"W"

185 4 7
                                    

1: 🎧  Daughters by Nasir Jones

As a way to escape the jeers of an impoverished environment, I recall being a six-year-old basketball fanatic attempting to figure the best way to dominate the new game with which I had become enamored. I channeled the fundamentals that were too fast to notice in the more athletic counterpart "League" ("The L"). I took notice of the precision that Dawn Staley had in orchestrating the offense, Sherryl Swoops picking her spots to score on the elite Houston Comets squad, and Lisa Leslie dominating the paint with lovely touch from 15 to keep the defense honest. They provided a budding purest like myself with genuine basketball value. This brings me to my dilemma with the WNBA today.
Going forward I will attempt to narrow the focus of what is important for the "Women's Professional Basketball Association" ("the W") to do, as it relates to appealing to the women in the United States and beyond.

DATA BLOCK:

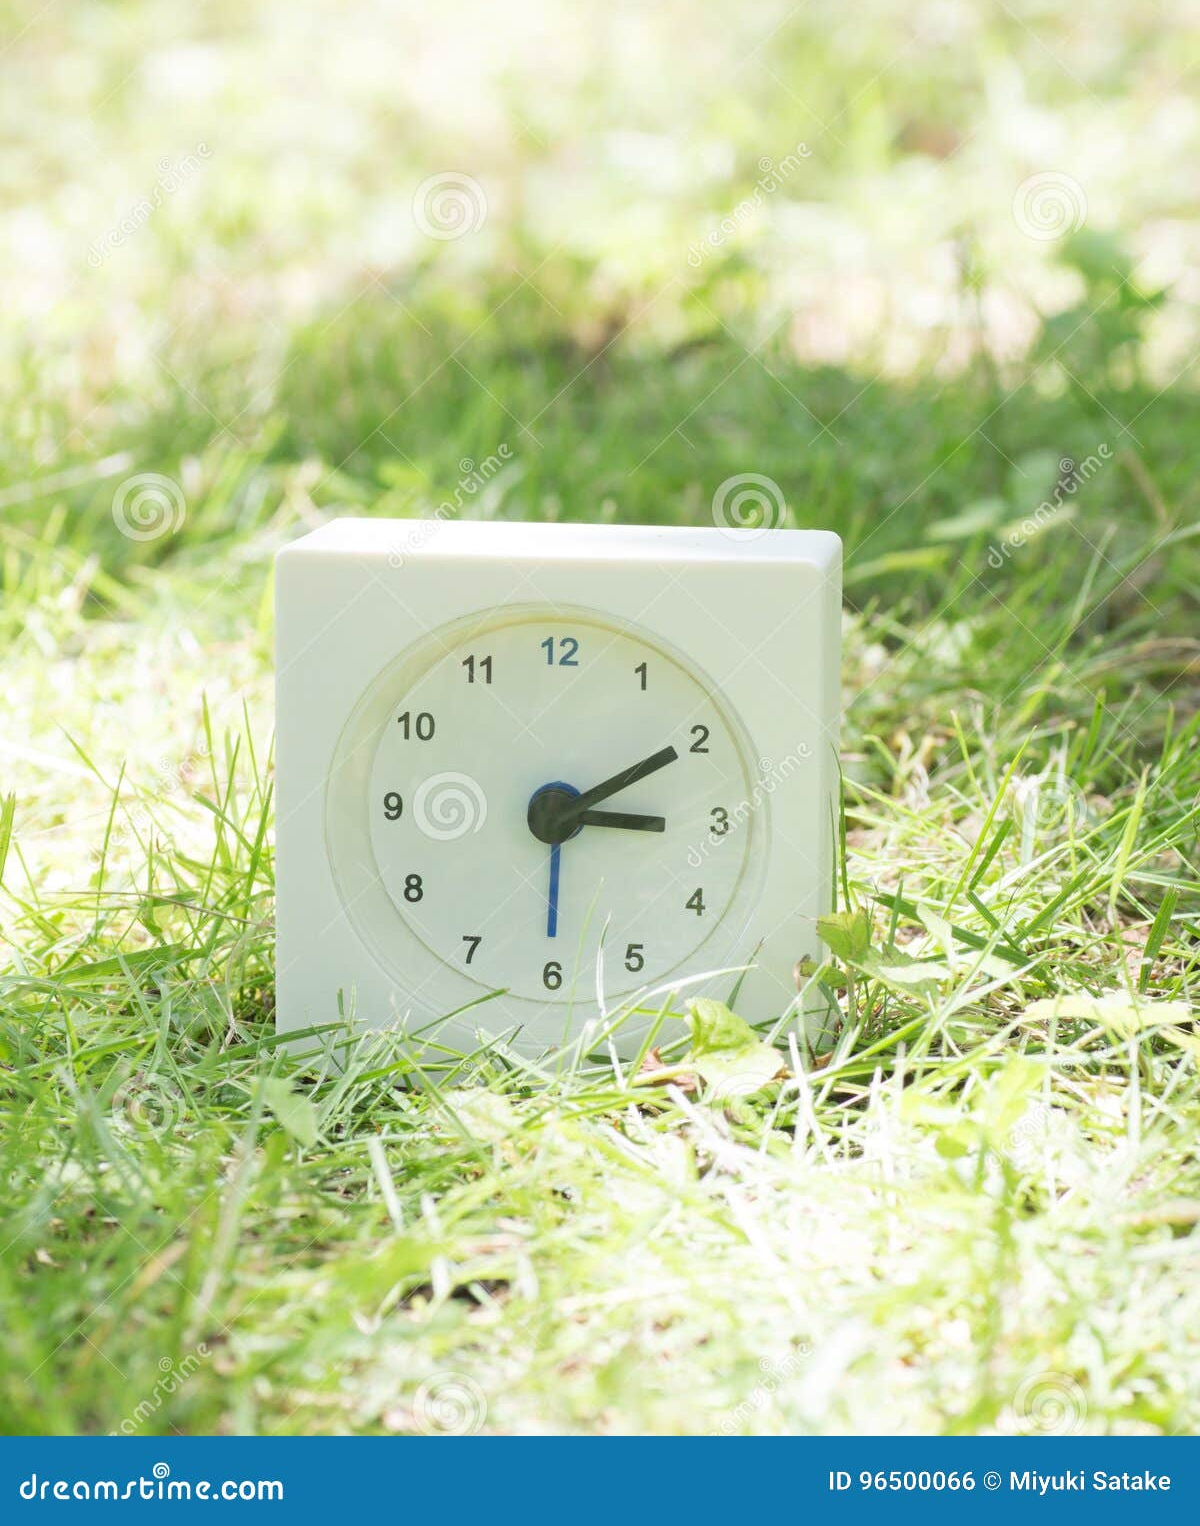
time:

TASK INSTRUCTIONS:
a) According to the piece on the WNBA, which player showed precision in orchestrating the offense?
b) Reword the passage of the piece on the WNBA that opens with the words "As a way to" and closes with "the WNBA today.", changing "fanatic" to "enthusiast".
c) Name every basketball player the piece on the WNBA mentions.
The listing comes from a separate source and has no connection to the piece on the WNBA.

RESULTS IN ORDER:
a) Dawn Staley

b)
As a way to escape the jeers of an impoverished environment, I recall being a six-year-old basketball enthusiast attempting to figure the best way to dominate the new game with which I had become enamored. I channeled the fundamentals that were too fast to notice in the more athletic counterpart "League" ("The L"). I took notice of the precision that Dawn Staley had in orchestrating the offense, Sherryl Swoops picking her spots to score on the elite Houston Comets squad, and Lisa Leslie dominating the paint with lovely touch from 15 to keep the defense honest. They provided a budding purest like myself with genuine basketball value. This brings me to my dilemma with the WNBA today.

c) Dawn Staley, Sherryl Swoops, Lisa Leslie